Leveraging technology and data to create new revenue streams
- How can we use data that we gather within the business to create new engines for growth?
- How can we create new digital propositions for customers through new digital channels?
- How can we leverage our digital properties to create additional revenue opportunities through advertising, cross-selling or upselling?
Useful answers to these questions involve not just technology, but also a skilled staff deployed in processes that use the technology effectively to create a powerful experience for customers. It’s easy to forget the role of people and processes. One manufacturing company, for example, rarely used its customer data platform to inform media campaigns, because there was no process in place to personalize the experience and raise engagement.

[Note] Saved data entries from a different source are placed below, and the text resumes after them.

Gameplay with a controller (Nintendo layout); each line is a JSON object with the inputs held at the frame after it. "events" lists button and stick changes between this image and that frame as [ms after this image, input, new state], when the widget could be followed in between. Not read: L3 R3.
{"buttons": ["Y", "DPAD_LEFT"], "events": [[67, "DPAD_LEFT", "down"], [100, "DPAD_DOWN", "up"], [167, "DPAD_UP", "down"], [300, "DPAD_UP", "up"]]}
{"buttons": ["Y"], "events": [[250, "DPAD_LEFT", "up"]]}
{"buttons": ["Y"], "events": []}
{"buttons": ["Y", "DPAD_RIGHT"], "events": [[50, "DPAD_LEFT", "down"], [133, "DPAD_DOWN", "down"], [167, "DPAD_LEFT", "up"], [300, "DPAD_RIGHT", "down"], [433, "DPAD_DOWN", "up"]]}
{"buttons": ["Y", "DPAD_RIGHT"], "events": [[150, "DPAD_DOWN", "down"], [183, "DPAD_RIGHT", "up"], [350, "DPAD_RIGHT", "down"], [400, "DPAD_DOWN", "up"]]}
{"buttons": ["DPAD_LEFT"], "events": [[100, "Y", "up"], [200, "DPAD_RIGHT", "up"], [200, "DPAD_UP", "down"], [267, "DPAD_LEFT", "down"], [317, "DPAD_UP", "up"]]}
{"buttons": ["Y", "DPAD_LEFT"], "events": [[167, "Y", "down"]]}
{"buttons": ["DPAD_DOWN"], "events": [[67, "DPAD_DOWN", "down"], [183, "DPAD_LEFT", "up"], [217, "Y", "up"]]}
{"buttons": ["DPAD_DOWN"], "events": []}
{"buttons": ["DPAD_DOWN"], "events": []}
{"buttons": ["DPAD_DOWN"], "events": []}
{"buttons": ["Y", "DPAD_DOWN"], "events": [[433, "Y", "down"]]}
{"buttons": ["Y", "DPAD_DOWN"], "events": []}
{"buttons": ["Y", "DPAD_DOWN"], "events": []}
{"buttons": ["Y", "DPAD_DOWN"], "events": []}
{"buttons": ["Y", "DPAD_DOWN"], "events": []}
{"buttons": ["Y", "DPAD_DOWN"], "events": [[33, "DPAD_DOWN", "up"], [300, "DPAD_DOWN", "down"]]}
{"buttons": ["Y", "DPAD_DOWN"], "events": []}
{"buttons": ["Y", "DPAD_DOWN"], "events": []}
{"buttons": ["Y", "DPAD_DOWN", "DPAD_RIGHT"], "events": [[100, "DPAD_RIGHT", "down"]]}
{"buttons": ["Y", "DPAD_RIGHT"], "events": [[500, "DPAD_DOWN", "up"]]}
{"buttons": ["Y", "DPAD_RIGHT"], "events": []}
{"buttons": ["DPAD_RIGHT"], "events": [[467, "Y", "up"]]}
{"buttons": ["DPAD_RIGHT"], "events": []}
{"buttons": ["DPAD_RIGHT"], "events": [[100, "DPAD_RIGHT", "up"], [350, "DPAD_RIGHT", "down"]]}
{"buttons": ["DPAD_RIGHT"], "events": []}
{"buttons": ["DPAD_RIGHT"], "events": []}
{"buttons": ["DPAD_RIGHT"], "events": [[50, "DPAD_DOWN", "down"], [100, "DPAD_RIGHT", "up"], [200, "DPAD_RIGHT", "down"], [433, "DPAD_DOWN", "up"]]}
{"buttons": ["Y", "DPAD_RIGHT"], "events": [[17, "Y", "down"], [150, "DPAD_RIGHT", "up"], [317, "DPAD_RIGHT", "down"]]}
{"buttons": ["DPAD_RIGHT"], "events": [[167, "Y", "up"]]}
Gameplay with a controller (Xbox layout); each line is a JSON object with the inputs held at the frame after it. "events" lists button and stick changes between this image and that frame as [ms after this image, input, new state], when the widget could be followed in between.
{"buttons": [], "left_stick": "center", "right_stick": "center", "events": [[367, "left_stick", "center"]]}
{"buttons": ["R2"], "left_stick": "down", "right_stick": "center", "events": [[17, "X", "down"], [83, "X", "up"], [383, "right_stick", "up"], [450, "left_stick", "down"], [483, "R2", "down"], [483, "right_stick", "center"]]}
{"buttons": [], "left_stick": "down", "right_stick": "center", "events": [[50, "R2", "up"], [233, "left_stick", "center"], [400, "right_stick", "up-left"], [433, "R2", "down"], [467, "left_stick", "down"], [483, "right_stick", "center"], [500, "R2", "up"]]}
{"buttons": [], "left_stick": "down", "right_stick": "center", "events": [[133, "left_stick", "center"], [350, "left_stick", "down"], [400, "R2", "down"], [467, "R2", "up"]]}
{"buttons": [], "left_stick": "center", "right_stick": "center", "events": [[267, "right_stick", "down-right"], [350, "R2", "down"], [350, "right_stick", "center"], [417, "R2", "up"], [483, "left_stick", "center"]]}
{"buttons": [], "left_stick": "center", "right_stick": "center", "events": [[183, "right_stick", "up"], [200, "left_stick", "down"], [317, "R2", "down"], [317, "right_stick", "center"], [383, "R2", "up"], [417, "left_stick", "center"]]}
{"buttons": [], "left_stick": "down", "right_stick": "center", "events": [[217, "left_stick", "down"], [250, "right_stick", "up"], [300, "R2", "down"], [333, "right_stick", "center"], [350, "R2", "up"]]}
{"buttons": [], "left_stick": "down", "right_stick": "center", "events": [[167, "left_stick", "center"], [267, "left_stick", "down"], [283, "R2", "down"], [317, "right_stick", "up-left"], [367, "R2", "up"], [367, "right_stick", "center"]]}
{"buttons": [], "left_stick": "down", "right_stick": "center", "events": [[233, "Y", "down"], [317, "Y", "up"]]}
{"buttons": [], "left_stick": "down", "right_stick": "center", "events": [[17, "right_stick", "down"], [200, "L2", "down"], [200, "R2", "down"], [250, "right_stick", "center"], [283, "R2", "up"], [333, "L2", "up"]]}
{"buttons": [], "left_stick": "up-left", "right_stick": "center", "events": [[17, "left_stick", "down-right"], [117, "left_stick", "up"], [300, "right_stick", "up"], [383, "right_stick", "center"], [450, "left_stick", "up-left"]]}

Likewise, marketers at a consumer goods company believed their data management platform wasn’t working, when in reality the company lacked people who knew how to put the platform to good use.
Technology works best when it has the following characteristics:
- functionality to deliver a great customer experience;
- integrated with data flowing throughout the system;
- strong governance that meets the process, legal and privacy requirements;
- measurement of advertising performance, including the efficiency of delivering ads; and
- the ability to anticipate future shifts, such as Google’s announcement that it will phase out third-party cookies in 2022, and Apple’s announcement to eliminate its Identifier for Advertisers tracking on iOS 14 and beyond. Advertisers will need to adapt their technology to measure, optimize and retarget consumer journeys in a cookie-less world.
Technology remains the foundation of digital transformation to reduce costs, improve ROI and tap new growth opportunities. But to make real strides, technology needs skilled people to steer it and the right processes to make it effective.